32. Les affirmations de la société Triverio Construction sur ces durées de mobilisation du chef de chantier et du conducteur de travaux, sur le coût journalier de cette mobilisation, sur la durée de mobilisation du topographe-projeteur et sur son coût journalier, sur la durée et le coût du maintien sur place des différents éléments du chantier ne font l'objet d'aucune contestation sérieuse des sociétés Veolia et SFR Fibre. Le maître d'œuvre, saisi de la réclamation de la société Triverio Construction, n'a pas non plus émis d'objection sur ce point.

33. En revanche, la société Triverio Construction ne justifie pas du coefficient de majoration de 20 %, dont elle indique qu'il a notamment vocation à couvrir le bénéfice, alors que celui-ci, ne représentant pas un préjudice subi, n'a pas vocation à être indemnisé.

34. En outre, si la fourniture et la pose d'un panneau d'information du chantier était déjà rémunérée par le prix unitaire référencé sous le numéro 102 au bordereau des prix unitaires, le montant demandé au titre du maintien des installations de chantier de 45 178 euros hors taxes pour quarante-neuf jours calendaires, au titre du matériel, [correspondant aux frais de maintien de la base de vie pour 49 x 257,50 euros, des dispositifs de mise en sécurité pour 49 x 564,50 euros et à la mobilisation d'outillage et matériel pour 49 x 100 euros, donc un montant total de 45 178 euros pour quarante-neuf jours ouvrés, soit un montant moyen de 922 euros par jour ouvré] est cohérent, en taux journalier, avec le prix forfaitaire référencé sous le numéro 101 au bordereau des prix unitaires, ce prix étant de 51 021,67 euros hors taxes pour les soixante-dix-sept jours calendaires de chantier initialement prévus, soit une moyenne comparable par jour ouvré. Il y a donc lieu de retenir la somme de 83 283 euros, comprenant à la fois le coût du maintien du chantier en matériel et en personnel, invoquée par la société à ce titre à raison de quarante-neuf jours ouvrés, soit une moyenne de 1 700 euros hors taxes par jour ouvré de retard.

Extrait de données ▸

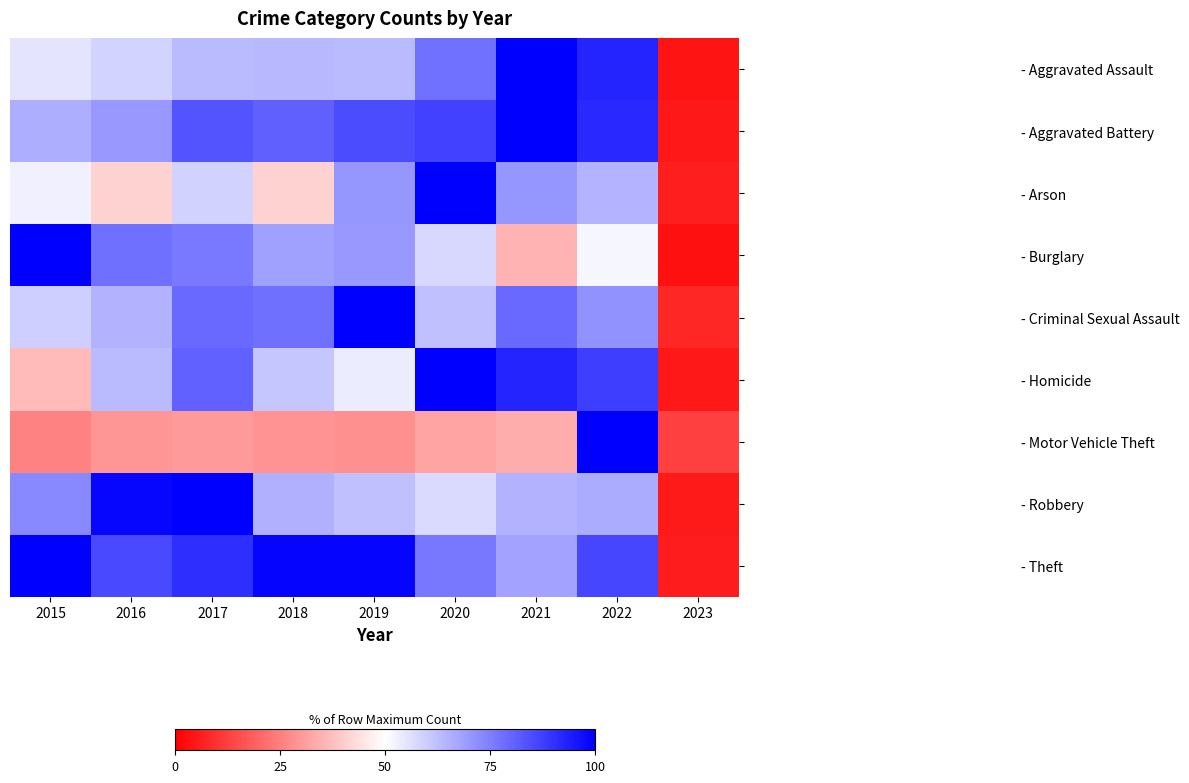

Which series has the largest total across all categories?

- Theft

Action requise ▸
Pour chaque affirmation, dites si le passage présenté la confirme, par oui ou par non, et citez mot pour mot les termes qui tranchent.
1. Le maître d'œuvre a formulé une objection sur la durée de mobilisation du topographe-projeteur.
2. Le bénéfice n'a pas vocation à être indemnisé.
3. Le prix forfaitaire référencé sous le numéro 101 s'élève à 51 021,67 euros hors taxes pour soixante-dix-sept jours calendaires.
La liste ci-dessus forme un matériau indépendant du passage présenté.

Solution proposée ▸
1. Non : « n'a pas non plus émis d'objection sur ce point »
2. Oui : « celui-ci, ne représentant pas un préjudice subi, n'a pas vocation à être indemnisé »
3. Oui : « ce prix étant de 51 021,67 euros hors taxes pour les soixante-dix-sept jours calendaires de chantier initialement prévus »